---
title: "Web Scraping and APIs"
format: html
runtime: python
execute:
  eval: false
---


* This section teaches how to acquire web data two ways—by parsing human-oriented HTML (web scraping) and by calling machine-friendly endpoints (APIs)—and shows when to use each. You’ll practice inspecting sites, locating target elements, and extracting fields with requests, Beautiful Soup, and pandas, then contrast that with structured API calls that return predictable JSON (e.g., Open-Meteo). Worked examples cover end-to-end flows (URL anatomy → request → parse/clean → tabulate), common failure points (fragile page structure, missing fields), and hardening tips (headers, error handling). The section closes with an ethics lens—copyright, terms of service, and responsible use—so students can ship useful pipelines that are both technically sound and compliant.

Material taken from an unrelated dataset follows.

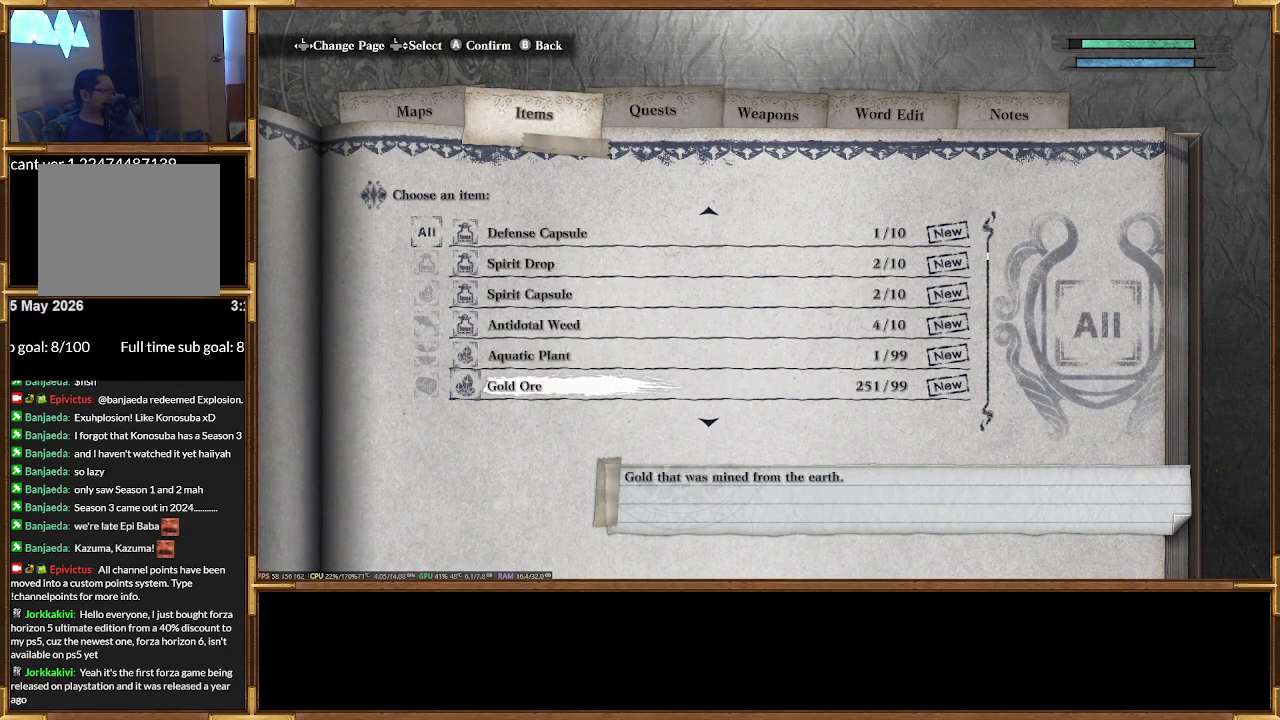
{"buttons": ["DPAD_DOWN"], "events": []}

#### Steps to Web Scraping

##### Step 1: Inspect Your Data Source

-   Decipher the Information in URLs: <https://www.python.org/events/>

    -   https:// – The protocol (HyperText Transfer Protocol Secure) tells the browser to communicate securely with the server. **The protocol is how to talk to the site.**

    -   www.python.org – The domain name, which points to the server hosting the Python website. **The domain is where to go.**

    -   /events/ – A path on that website, indicating the “events” section. **The path is what page or section to see once you get there.**

-   Inspect the Site Using Developer Tools to determine what tags you want to find

    -   Use Ctrl + Shift + I ![](images/inspect_data_source.png)

#### Web Scraping Example

##### Source: https://github.com/SchlosserPG/ForClass


In [None]:
import requests
from bs4 import BeautifulSoup

# URL of the events page
url = 'https://www.python.org/events/'
req = requests.get(url)

# Parse the HTML content
soup = BeautifulSoup(req.text, 'lxml')

# Find the event list
events = soup.find('ul', {'class': 'list-recent-events'}).find_all('li')

-   Import requests and BeautifulSoup

-   Make a GET HTTP request to the URL of choice

-   Retrieve the content using the .text property.

-   Create a BeautifulSoup object named soup and pass it the HTML.


In [None]:
import requests
from bs4 import BeautifulSoup

#URL of the events page
url= 'https://www.python.org/events/'
req = requests.get(url)

#parse the HTML content
soup = BeautifulSoup(req.text,'lxml')

<!-- -->

-   This line **navigates to the correct section of the page** (\<ul class="list-recent-events"\>)


In [None]:
#find the event list
events=soup.find('ul',{'class':'list-recent-events'}).find_all('li')

```         
-   Then it **collects all the \<li\> entries** in that section into a Python list called events.

-   Later in the code, you loop over events to extract the title, location, and date for each event.
```

#### Making a request at python.org/events

-   events is assumed to be a list of HTML elements (likely from **BeautifulSoup**) where each element contains the HTML for one event listing from the page. The loop processes **one event at a time.**


In [None]:
for event in events:

-   .find('h3') looks inside the HTML for the **\<h3\> tag**, which contains the event title.\
    .get_text(strip=True) pulls out just the text content (no HTML tags) and trims leading/trailing spaces.


In [None]:
   title= event.find('h3').get_text(strip=True)

-   .find('span', {'class': 'event-location'}) finds the **\<span\>** tag with a specific CSS class (event-location), which contains the location text.\
    .get_text(strip=True) again pulls and cleans the text.


In [None]:
   location = event.find('span',
                     {'class':'event-location'}).get_text(strip=True)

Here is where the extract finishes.